“Summer revenue was bad.”
I’ve heard this way too often.
If you don’t want to say it in 2025, the time to act is right now.
Not next week or next month.
Today.
To help, I’ll tell you exactly how to launch a program for kids at warp speed.
Step 1: Set Prices
If you’re not sure where to start, call the local gymnastics studio and the best local martial-arts school. You should be priced at least the same as gymnastics programs and much higher than martial-arts training.
Do not price your kids programs at the same rate as your adult programs. In a specialty program, the value of your time should always be higher than it is in a regular class. You are creating a special program with limited space. That costs more. Review what the average client pays per class in your adult program and charge more than that.
Step 2: Determine Age Groups
You do not have to offer a program for every age group—but you can. If you’re just starting out, target the age group that includes the greatest number of clients’ children and smash it. It would be better to have one packed program than three sparse programs.
But you can offer programs for three distinct groups, which makes programming easier. Remember, teens and tots define “fun” in different ways.
Here are splits that worked well at my gym:
- A “tots” program for ages 5-8.
- A junior varsity program for ages 9-12.
- A varsity program for ages 13-16.
Step 3: Create a Schedule
The best times for kids classes during the year: around their school hours (late afternoon). When they are out of school, you have much more flexibility—but kids can’t get to the gym themselves. So talk to your top clients with kids and ask them what time slots would be ideal. Saturday slots were always a smash hit at my gym.
Remember this when planning: Younger kids need shorter classes. Older kids can handle a full hour if you include a break after each part of the session. Consider this plan:
- 8 and younger: 30-minute classes.
- 9-12: 45-minute classes.
- 13 and older: 60-minute classes.
Step 4: Hire a Coach
Find a coach/program manager who:
- Is hardworking and energetic.
- Is excited to build something on your platform.
- Sees the long-term value of coaching kids.
- Has been or can be mentored to develop a long-term vision for your program.
- Communicates well.
- Can pass a background check (this is not optional).
- Has an appropriate credential (we recommend The Brand X Method).

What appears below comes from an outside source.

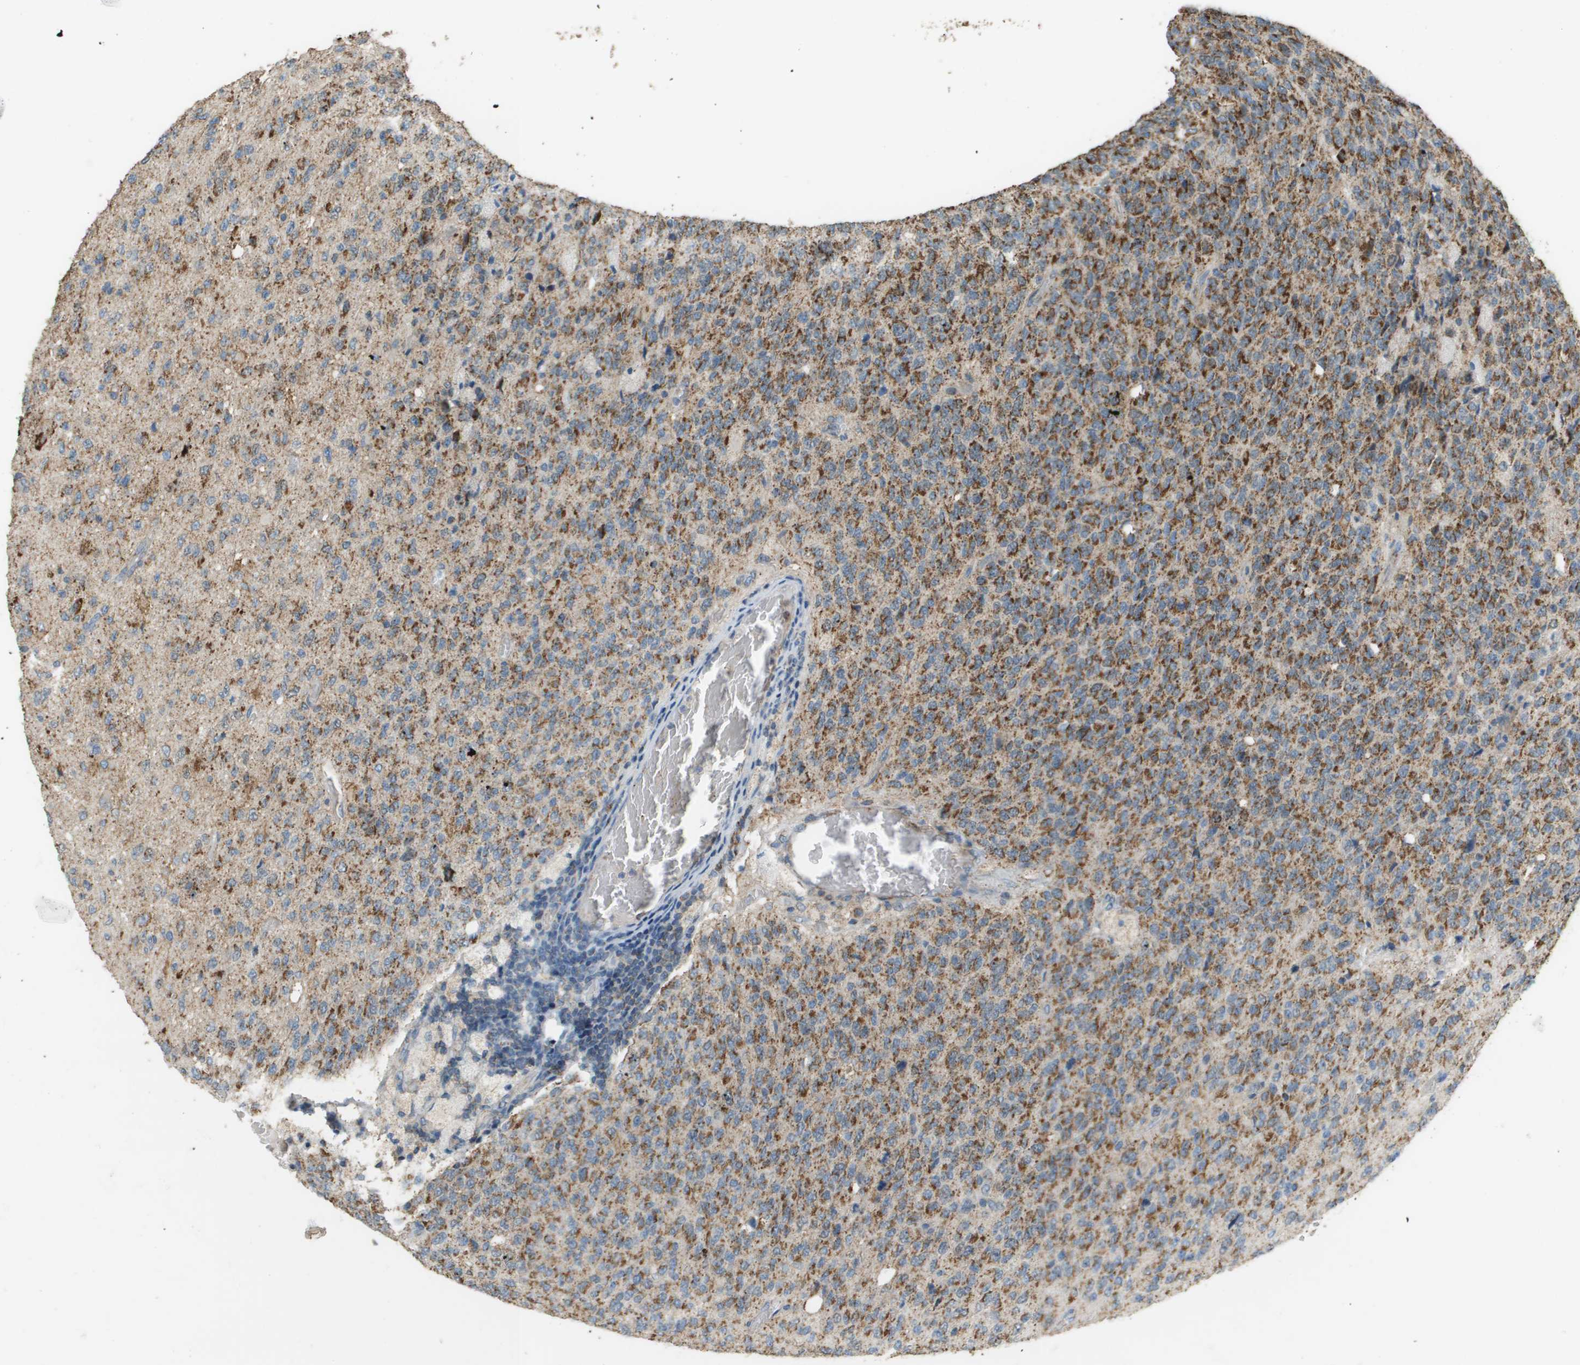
{"staining": {"intensity": "moderate", "quantity": "25%-75%", "location": "cytoplasmic/membranous"}, "tissue": "glioma", "cell_type": "Tumor cells", "image_type": "cancer", "snomed": [{"axis": "morphology", "description": "Glioma, malignant, High grade"}, {"axis": "topography", "description": "pancreas cauda"}], "caption": "Human malignant glioma (high-grade) stained with a brown dye reveals moderate cytoplasmic/membranous positive expression in about 25%-75% of tumor cells.", "gene": "FH", "patient": {"sex": "male", "age": 60}}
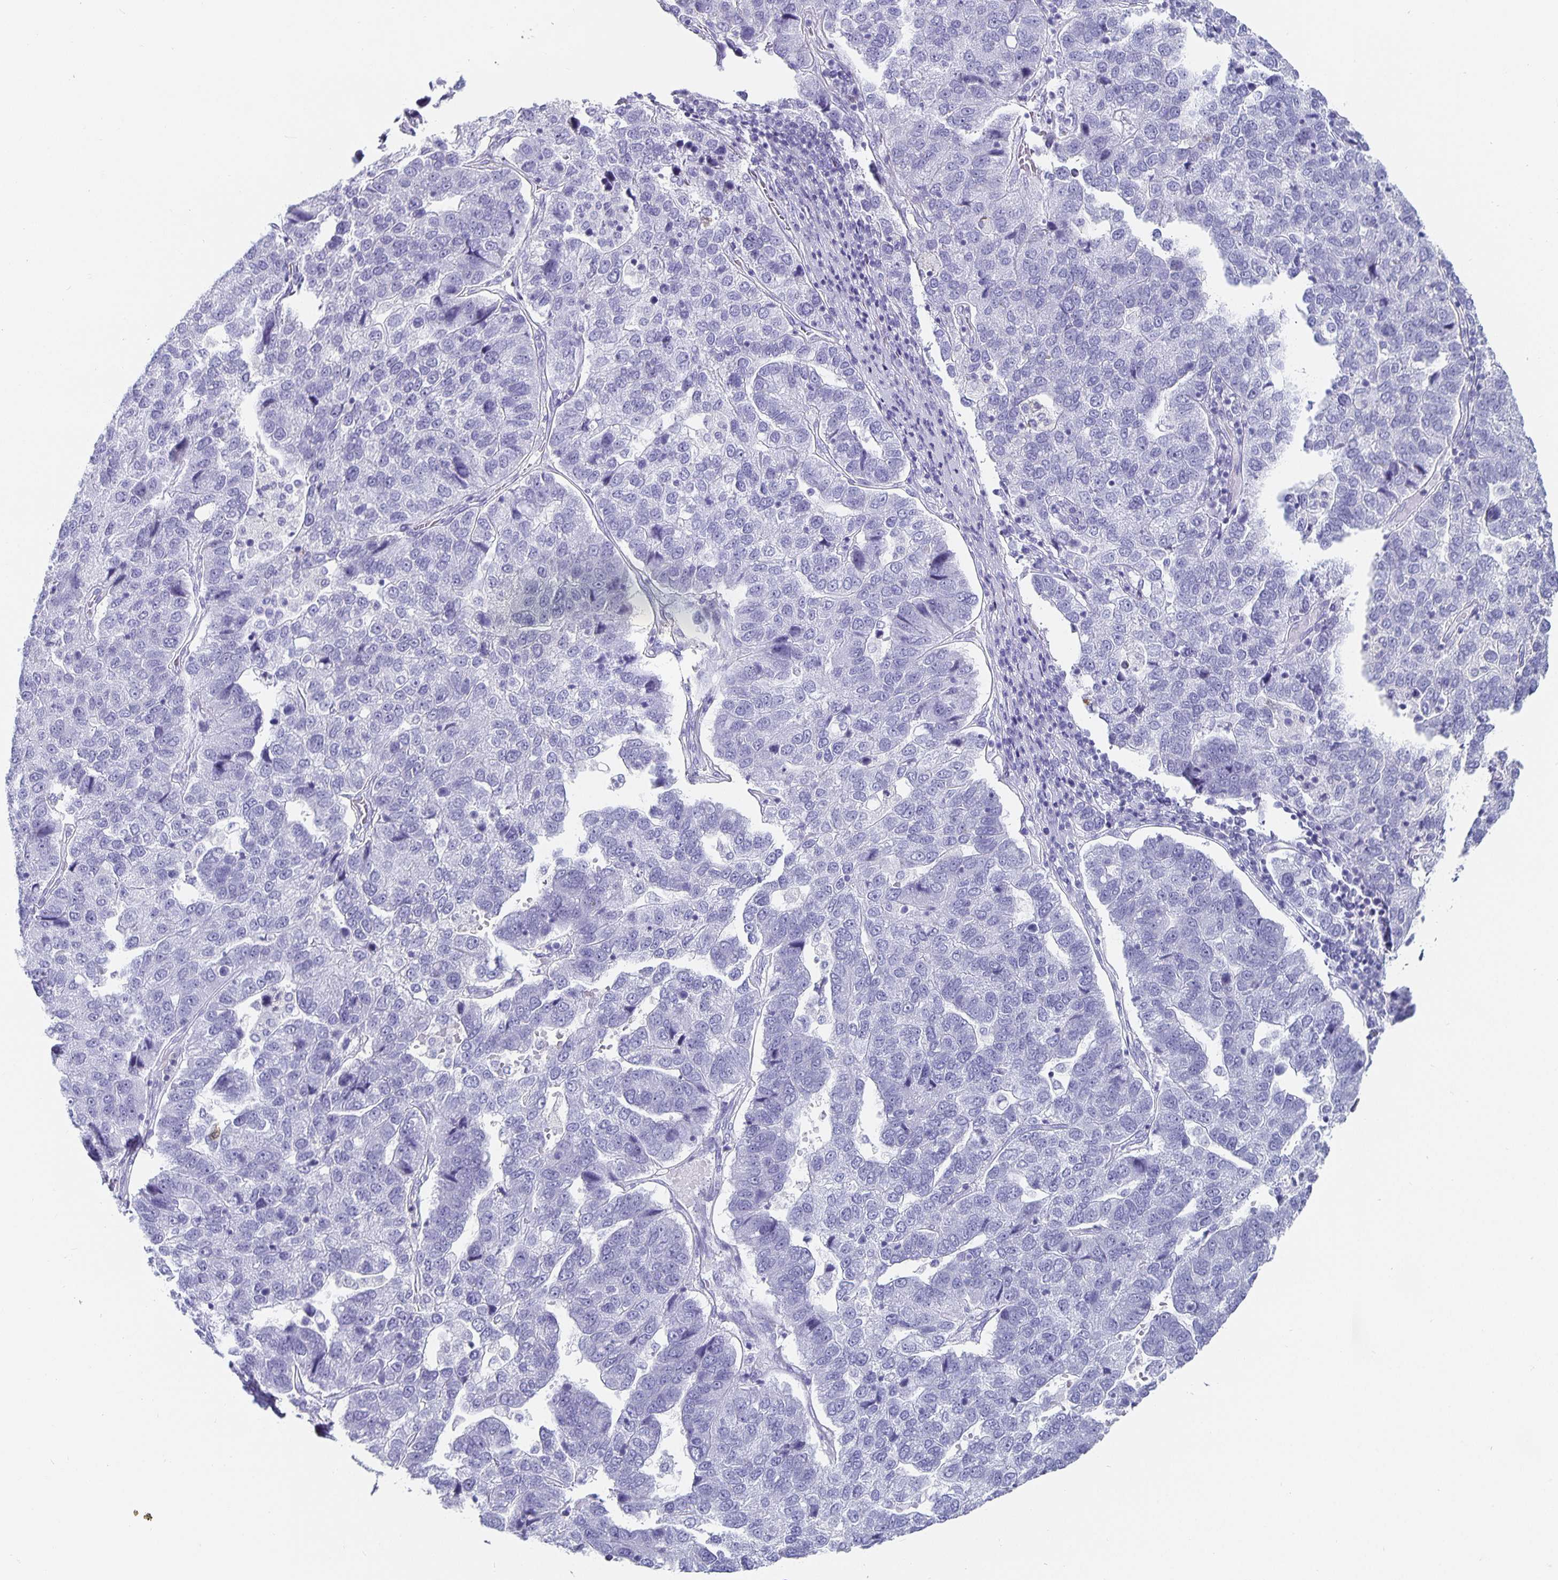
{"staining": {"intensity": "negative", "quantity": "none", "location": "none"}, "tissue": "pancreatic cancer", "cell_type": "Tumor cells", "image_type": "cancer", "snomed": [{"axis": "morphology", "description": "Adenocarcinoma, NOS"}, {"axis": "topography", "description": "Pancreas"}], "caption": "The IHC micrograph has no significant expression in tumor cells of pancreatic cancer (adenocarcinoma) tissue.", "gene": "CHGA", "patient": {"sex": "female", "age": 61}}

Pay the coach a maximum of 44 percent of program revenue (4/9ths). The coach is responsible for creating the programming and delivering the lessons. I won’t dive into that; you already know how to create great fitness programs.
Step 5: Fill the Program
You have a host of options here. I’ll lay out some sure-thing tactics to get you started:
- Personally speak to every current member with children. Let them all know about the program and ask them if you can sign their kids up. You can often sell out a program just with this tactic alone. But use it now; parents plan months in advance. If you ask in June, they’ll already have Sam and Sarah enrolled in other programs.
- Ask members with kids to put you in contact with other parents they know, or ask them to post about the program in groups they are in. For example, hockey parents know about 20 sets of hockey parents, and they all need summer activities for kids.
- Announce the program through your content platforms: blogs, YouTube, podcasts, social media.
- Post about the program in your private Facebook group and in local groups for parents, events, products and services, etc.
- Send a newsletter announcing the program to your mailing list.
- Ask every person who registers a kid to connect you to other people who might be interested: “Thanks for registering Sam! I really want to surround your kid with the best children. Do you know anyone else with great kids, and can you put me in contact?”
- As spots fill up, post about it to encourage people to act: “Only five spots remaining in our summer program for kids! Sign your children up today!”
You can, of course, run ads to promote the program, but I want you to move very fast here and make money, not spend it.
If you have 150 clients, I bet at least 40 percent of them have kids. Of those 60 members, would 10 sign a kid up for your summer program? I’d bet money that they would. Hit the easy button: Talk to your current members today.
Step 6: Start Now
This high-speed plan will work. If you implement it, you will add summer revenue.
If you dither, overthink things, spend too much time on programming or scroll Instagram instead of acting, you will not generate any revenue, and you will be at risk of a summer slump.
Do this right now: Go into the gym and ask the first parent you see if they’d be interested in signing their kids up for a summer fitness program. Then say this:
“Great! I’ve got a new program on deck, and I’ll lock down your spots. I’ll get all the details to you tomorrow. In the meantime, do you have any friends who might be interested, too?”
Then follow the steps above to get your program on the rails.